Active shooter situations


Adrienne Oliva, Editor in Chief

In Parkland, Florida, 17 people died in a school shooting earlier this month. This was the 18th school shooting within the span of the first 45 days of the year.

As a large public school, it makes sense that there would be a variety of different reactions at Madison College to the recent events.

For example, international student Deborah Zongo explains that since her family is back home in Burkina Faso, she would feel alone if tragedy were to strike.

“Even if I wasn’t hurt, there wouldn’t really be anyone for me to talk to,” she said.

Executive Vice President and Chief Student Services Officer Keith Cornille mainly worries about the national response as a whole to the recent school shootings.

“I’m afraid that we won’t have the courage as a country to stand up and really address what needs to be addressed here,” said Cornille.

Interim for Public Safety Sergeant Joe Steffen worries only about serving the Madison College Community.

“The only reason I’m scared is to not be able to do everything I could do to help the students or staff,” he said.
Though all these reactions are valid, one reaction Madison College doesn’t want its students and staff to have is an aversion to coming to campus because they do not feel safe.

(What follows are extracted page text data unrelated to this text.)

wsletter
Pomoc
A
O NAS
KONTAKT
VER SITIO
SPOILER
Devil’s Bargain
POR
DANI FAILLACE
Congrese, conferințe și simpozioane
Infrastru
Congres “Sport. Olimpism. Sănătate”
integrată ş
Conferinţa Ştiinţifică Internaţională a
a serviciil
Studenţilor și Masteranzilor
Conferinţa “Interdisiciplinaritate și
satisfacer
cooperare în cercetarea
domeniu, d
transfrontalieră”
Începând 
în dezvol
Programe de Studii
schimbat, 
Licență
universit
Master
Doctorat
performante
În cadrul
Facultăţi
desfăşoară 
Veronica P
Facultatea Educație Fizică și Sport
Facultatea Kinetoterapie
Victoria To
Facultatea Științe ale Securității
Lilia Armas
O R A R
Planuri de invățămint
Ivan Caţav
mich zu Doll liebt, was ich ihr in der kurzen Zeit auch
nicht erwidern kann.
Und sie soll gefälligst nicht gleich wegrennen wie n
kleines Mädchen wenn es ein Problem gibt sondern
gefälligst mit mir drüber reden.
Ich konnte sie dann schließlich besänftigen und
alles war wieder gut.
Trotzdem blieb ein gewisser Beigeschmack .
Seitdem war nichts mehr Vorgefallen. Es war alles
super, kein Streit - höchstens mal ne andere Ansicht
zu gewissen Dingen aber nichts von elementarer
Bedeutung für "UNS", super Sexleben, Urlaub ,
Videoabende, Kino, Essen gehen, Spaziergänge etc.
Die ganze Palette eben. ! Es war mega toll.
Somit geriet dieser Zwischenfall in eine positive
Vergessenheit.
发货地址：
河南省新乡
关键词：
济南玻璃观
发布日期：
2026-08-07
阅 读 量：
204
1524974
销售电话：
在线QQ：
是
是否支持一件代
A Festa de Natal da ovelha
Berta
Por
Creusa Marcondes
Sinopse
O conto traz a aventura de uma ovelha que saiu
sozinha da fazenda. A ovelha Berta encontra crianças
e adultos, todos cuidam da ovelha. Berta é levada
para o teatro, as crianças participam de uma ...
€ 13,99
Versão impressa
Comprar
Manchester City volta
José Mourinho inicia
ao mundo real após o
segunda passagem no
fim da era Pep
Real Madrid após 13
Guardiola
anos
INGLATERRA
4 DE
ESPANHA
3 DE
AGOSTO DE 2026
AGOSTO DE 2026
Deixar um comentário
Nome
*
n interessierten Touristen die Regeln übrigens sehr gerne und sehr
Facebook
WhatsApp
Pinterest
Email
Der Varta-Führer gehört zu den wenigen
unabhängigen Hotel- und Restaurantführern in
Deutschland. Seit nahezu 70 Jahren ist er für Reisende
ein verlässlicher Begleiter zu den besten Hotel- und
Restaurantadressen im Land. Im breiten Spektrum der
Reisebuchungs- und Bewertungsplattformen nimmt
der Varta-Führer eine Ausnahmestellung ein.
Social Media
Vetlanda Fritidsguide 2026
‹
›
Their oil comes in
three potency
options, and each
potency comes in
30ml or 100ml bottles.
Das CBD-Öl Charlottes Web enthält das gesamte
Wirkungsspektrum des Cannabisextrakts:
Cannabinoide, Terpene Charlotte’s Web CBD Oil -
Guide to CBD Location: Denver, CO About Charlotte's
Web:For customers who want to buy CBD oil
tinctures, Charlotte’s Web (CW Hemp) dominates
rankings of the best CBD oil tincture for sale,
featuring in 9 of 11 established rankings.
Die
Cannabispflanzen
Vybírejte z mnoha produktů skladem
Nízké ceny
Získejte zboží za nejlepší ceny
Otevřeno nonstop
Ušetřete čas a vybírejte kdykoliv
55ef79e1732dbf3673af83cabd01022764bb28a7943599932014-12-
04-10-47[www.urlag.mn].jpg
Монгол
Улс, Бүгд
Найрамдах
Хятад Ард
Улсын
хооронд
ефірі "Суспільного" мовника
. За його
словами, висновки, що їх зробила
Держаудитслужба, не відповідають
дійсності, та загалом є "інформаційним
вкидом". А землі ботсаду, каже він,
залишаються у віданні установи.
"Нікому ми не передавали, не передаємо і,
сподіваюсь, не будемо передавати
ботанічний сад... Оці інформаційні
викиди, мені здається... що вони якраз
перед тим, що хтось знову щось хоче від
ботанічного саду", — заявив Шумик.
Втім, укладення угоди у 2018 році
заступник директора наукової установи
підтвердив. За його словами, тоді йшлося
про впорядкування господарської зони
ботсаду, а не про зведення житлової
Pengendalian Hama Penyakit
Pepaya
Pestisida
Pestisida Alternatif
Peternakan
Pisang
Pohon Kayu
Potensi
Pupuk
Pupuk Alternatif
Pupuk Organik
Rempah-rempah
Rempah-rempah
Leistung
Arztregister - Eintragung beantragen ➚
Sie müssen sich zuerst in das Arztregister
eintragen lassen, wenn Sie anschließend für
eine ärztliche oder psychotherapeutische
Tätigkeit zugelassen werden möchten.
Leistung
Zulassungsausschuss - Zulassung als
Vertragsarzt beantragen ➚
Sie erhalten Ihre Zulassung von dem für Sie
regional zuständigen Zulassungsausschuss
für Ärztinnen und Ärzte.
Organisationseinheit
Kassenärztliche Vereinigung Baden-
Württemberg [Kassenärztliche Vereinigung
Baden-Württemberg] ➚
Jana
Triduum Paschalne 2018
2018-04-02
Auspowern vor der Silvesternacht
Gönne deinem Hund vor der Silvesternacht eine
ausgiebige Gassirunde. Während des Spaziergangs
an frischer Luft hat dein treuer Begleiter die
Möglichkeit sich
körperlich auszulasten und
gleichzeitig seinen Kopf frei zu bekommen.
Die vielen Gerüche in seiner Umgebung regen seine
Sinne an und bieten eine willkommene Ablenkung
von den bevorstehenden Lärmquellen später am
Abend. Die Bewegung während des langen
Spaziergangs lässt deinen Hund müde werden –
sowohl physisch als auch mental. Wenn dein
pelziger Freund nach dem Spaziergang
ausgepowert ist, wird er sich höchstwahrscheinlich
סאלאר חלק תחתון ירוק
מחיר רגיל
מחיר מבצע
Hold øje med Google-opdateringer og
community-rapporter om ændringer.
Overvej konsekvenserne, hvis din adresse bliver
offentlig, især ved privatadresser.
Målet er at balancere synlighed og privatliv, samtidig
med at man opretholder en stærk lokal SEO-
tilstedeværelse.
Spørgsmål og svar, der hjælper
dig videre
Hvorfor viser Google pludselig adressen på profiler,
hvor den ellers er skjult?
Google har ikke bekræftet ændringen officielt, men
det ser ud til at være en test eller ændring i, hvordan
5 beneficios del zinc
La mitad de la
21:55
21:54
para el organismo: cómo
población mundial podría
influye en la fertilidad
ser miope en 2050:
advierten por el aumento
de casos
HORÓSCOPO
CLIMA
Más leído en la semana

“I don’t think anyone should ever have to come to college scared,” Steffen explained. “We have a safe community, a safe college.”

Madison College is constantly evaluating how to make the campus as safe as it can be for the community who utilizes it.

“The reality is that it could happen here. It could happen anywhere. But students should feel secure that we have things in place to try to prevent as much of it as we can and to react to it in the most appropriate way we can,” explained Cornille.

Though the college does everything it can to make the campus a safe learning environment, now is the time for students and staff to also think about what they would do in the event of an active shooter on campus.

As Steffen explains, taking time to think through what you would do in an emergency is important, but that doesn’t mean fears of public shootings should prevent Madison College students from feeling safe on campus.

“I think students should be aware. I think that they should have a plan. It’s something that they shouldn’t just push aside. But I also think they shouldn’t let it consume them,” explained Steffen.

There are several things that Madison College students can do to better prepare themselves in the event of an active shooter on campus.

One thing people on campus can do to help prevent shootings is just being aware of their surroundings, and reporting things that seem strange or alarming.

“We all have to have the courage to stop this, and one of the ways individuals can is if you see something, tell somebody,” explained Cornille.

There is also something students can do to prepare themselves before emergencies even happen. By signing up for WolfPack Alterts, students will be informed of emergencies happening on campus as they are happening via their cell phone.

If an active shooter were to ever be on campus, however, there are three main words both students and staff should remember: “run, hide, fight,” explains Steffen. This process explains the way that decisions should be made in the event of an active shooter.

“Run” refers to getting away from the threat of a shooter if possible. If you can’t run, hide. “Hide” refers to not only staying out of sight and being quiet, but also barricading yourself from the shooter. “Fight” refers to the absolute last resort option if it is impossible to hide from the threat, and can entail improvising objects as weapons. Steffen also suggests ganging up on an assailant as a group if possible.

Public safety is always available for those who want further active shooter response training, and can even be invited into classrooms to do so.

Though it may feel preemptive to think about what to do on the Madison College campus in the case of an active shooter, the official training video about how to respond to an active shooter on campus that Madison College supports explains that “If you have thought about this just one time in advance, you will increase your chances of survival.”

If students are having a hard time dealing with fear or anxiety as a result of the recent shootings, Geraldo Vila-Cruz, Dean of Students, urges that students should visit one of the counselors on campus.

“If they’re finding that it is affecting their ability to move forward, I want them to come and see one of my counselors so we can help them move past that,” explained Vila-Cruz. “People are more likely to get hit by a car than be a part of an active shooting situation, and people drive all the time. We want to help people really rationalize that fear and anxiety.”

Though fear shouldn’t be consuming students, Cornille still feels like it is important for us as students and as a community to keep having conversations about what is happening in our country.

“We need to talk about it. We need to, as a society, talk about it, not just as a college. Because we just can’t live life this way.”